Data Pencarian Google Harus Dibagikan ke Kompetitor
Selain perubahan pada kontrak, putusan hakim Mehta juga memerintahkan Google untuk berbagi data pencarian tertentu dengan kompetitor yang memenuhi syarat. Data ini mencakup “snapshot” satu kali dari Google Search Index, yaitu database raksasa berisi URL dan halaman web yang dikumpulkan Google.
Berbagi data ini dimaksudkan untuk membantu pesaing, termasuk rival kecerdasan buatan seperti OpenAI dan Perplexity, dalam mengembangkan mesin pencari yang kompetitif tanpa harus memulai dari nol.
Untuk menentukan perusahaan mana yang berhak menerima data tersebut, hakim membentuk sebuah komite teknis. Anggota komite ini harus merupakan ahli dalam kombinasi bidang rekayasa perangkat lunak, penemuan informasi, kecerdasan buatan, ekonomi, ilmu perilaku, serta privasi dan keamanan data.
Untuk mencegah konflik kepentingan, anggota komite dilarang pernah bekerja untuk Google atau pesaingnya selama enam bulan sebelum dan satu tahun setelah duduk di panel.
★ ★ ★ ★
TUGAS ANDA:
**A.** Kutiplah tanpa perubahan bagian teks tentang data pencarian Google, mulai dari "Data Pencarian Google" dan berakhir pada "memulai dari nol.".
**B.** Menurut teks tentang data pencarian Google, berapa lama setelah duduk di panel anggota komite dilarang bekerja untuk Google atau pesaingnya?
Entri data di bawah ini tidak diperlukan.
★ ★ ★ ★
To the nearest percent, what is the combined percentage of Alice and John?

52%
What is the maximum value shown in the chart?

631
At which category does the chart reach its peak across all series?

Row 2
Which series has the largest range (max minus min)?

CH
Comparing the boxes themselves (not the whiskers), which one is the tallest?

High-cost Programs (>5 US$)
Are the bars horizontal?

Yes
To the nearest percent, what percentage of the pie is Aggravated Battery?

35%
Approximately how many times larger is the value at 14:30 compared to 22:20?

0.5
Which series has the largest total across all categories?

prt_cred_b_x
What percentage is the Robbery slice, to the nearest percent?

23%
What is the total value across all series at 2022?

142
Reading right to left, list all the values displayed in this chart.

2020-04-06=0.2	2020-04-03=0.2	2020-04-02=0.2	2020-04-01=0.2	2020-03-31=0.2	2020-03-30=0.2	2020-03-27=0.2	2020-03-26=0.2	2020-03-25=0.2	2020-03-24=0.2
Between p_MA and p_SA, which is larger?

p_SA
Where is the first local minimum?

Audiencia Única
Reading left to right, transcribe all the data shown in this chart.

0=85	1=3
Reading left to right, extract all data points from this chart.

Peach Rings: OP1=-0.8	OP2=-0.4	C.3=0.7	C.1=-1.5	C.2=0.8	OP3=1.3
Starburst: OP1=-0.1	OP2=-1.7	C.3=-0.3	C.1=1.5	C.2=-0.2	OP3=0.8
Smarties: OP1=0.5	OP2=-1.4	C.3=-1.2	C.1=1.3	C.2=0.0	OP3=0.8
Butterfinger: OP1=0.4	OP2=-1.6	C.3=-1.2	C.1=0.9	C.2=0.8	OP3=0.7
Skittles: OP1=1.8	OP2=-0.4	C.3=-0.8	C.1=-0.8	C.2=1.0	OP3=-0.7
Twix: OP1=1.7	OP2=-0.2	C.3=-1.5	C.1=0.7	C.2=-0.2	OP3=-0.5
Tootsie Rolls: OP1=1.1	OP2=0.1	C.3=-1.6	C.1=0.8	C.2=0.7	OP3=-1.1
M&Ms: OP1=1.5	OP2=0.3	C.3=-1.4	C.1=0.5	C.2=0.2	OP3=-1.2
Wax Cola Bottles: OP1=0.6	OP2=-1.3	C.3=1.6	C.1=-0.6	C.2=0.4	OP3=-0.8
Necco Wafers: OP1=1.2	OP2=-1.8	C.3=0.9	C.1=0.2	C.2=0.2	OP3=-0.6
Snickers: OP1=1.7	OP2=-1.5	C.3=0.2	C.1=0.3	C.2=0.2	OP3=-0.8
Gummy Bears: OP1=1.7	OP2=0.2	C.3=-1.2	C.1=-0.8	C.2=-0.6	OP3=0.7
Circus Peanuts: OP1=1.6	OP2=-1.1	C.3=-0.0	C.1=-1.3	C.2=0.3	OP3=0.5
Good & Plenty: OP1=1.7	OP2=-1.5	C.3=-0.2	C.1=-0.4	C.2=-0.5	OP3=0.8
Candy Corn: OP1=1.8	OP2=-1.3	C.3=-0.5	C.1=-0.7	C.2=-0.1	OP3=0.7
★ ★ ★ ★
JAWABAN YANG DIHARAPKAN:
**A.**
Data Pencarian Google Harus Dibagikan ke Kompetitor
Selain perubahan pada kontrak, putusan hakim Mehta juga memerintahkan Google untuk berbagi data pencarian tertentu dengan kompetitor yang memenuhi syarat. Data ini mencakup “snapshot” satu kali dari Google Search Index, yaitu database raksasa berisi URL dan halaman web yang dikumpulkan Google.
Berbagi data ini dimaksudkan untuk membantu pesaing, termasuk rival kecerdasan buatan seperti OpenAI dan Perplexity, dalam mengembangkan mesin pencari yang kompetitif tanpa harus memulai dari nol.

**B.** Satu tahun.